Court Opinion

ID: 7988814
Source: CourtListenerOpinion
Date Created: 2022-09-09 01:28:37.886792+00
Date Added: 2024-06-11T16:35:17.227374
License: Public Domain

Terral, J.,
delivered the opinion of the court.
The legislature, by chap. 65 of annotated code (1892), has authorized foreign insuraxice companies to take risks and transact business of insurance within this state upon certain conditions prescribed in said chapter, one of which conditions is that such insurance company shall have an agent within this state upon whom service of process on behalf of said company may be had, § 2323; and in default thereof that the person who solicits insurance for a company, or takes or transmits an application for insurance, etc., * * * shall be held to be the agent of the company for which the act is done or the risk is taken, as to all the duties and liabilities imposed by law, § 2327. When the appellee company issued the policy here sued on, it had an agent, J. K. Moore, through whom it issued this policy in compliance with the law of the state upon the subject. When this suit was brought, Moore had been discharged by the company, and it had no agent at all in this state, and upon the trial claims that service of process upon Moore was ineffectual for any purpose.
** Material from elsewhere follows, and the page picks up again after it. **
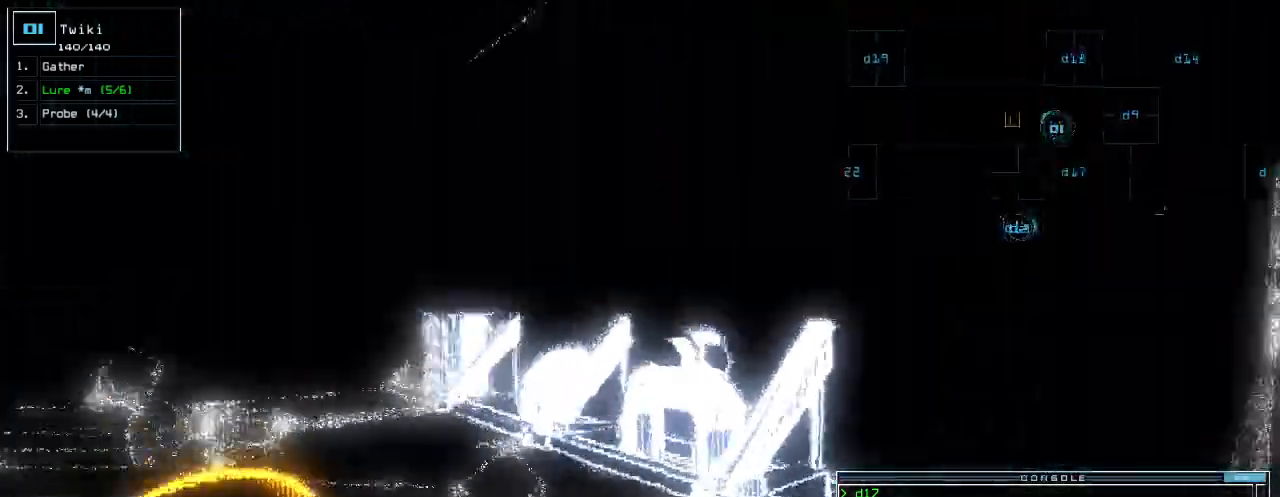
{"keys": ["down", "right"], "events": [[20, "return", "down"], [40, "left", "up"], [40, "up", "up"], [60, "return", "up"], [200, "down", "down"], [460, "right", "down"]]}
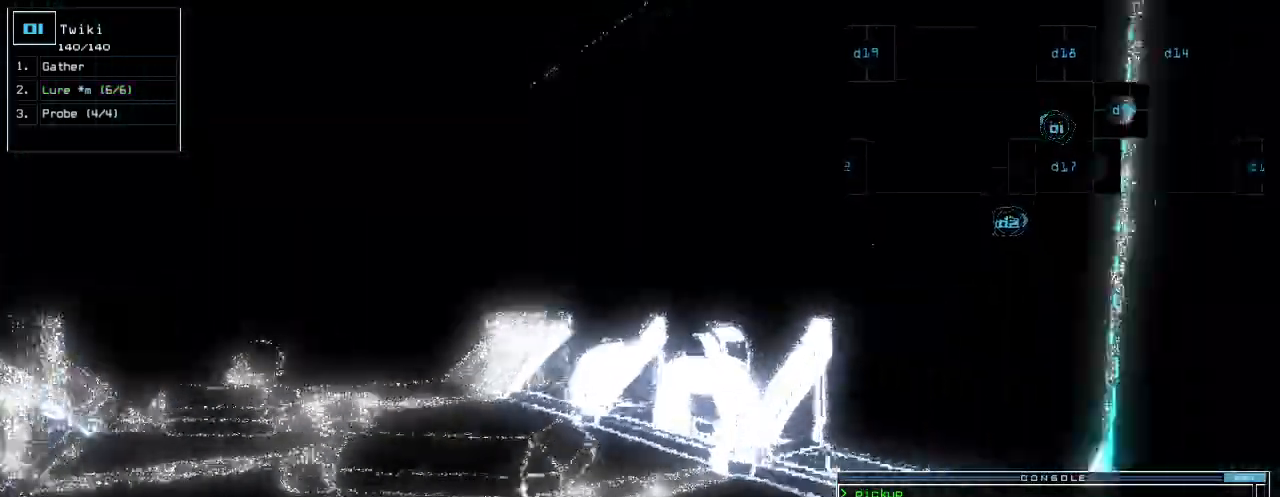
{"keys": ["down"], "events": [[240, "right", "up"]]}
The contention of the appellee *35is not to be supported. Having come into the state under conditions prescribed by law and issued the policy sued on by its agent, Moore, it cannot withdraw the agency of Moore and leave itself without any agent in this regard. To do so would Be a fraud upon appellant, and fraud is never tolerated. The appellee’s agent, Moore, issued and delivered the policy sued on, and by the express provision of § 2327 he is to be held the agent of the company for all the duties imposed by law — one of which is to be served with process in a suit relating to such policy. The appellee could not withdraw his agency so far as to receive service for the company, and its effort in that direction is a nullity. Sadler v. Mobile Ins. Co., 60 Miss., 391.
It results that the service of process upon <T. K. Moore, the agent of appellee, who issued the policy in this case was a proper service upon the company itself, wherefore the judgment is reversed and the ease remanded.

Reversed and remanded.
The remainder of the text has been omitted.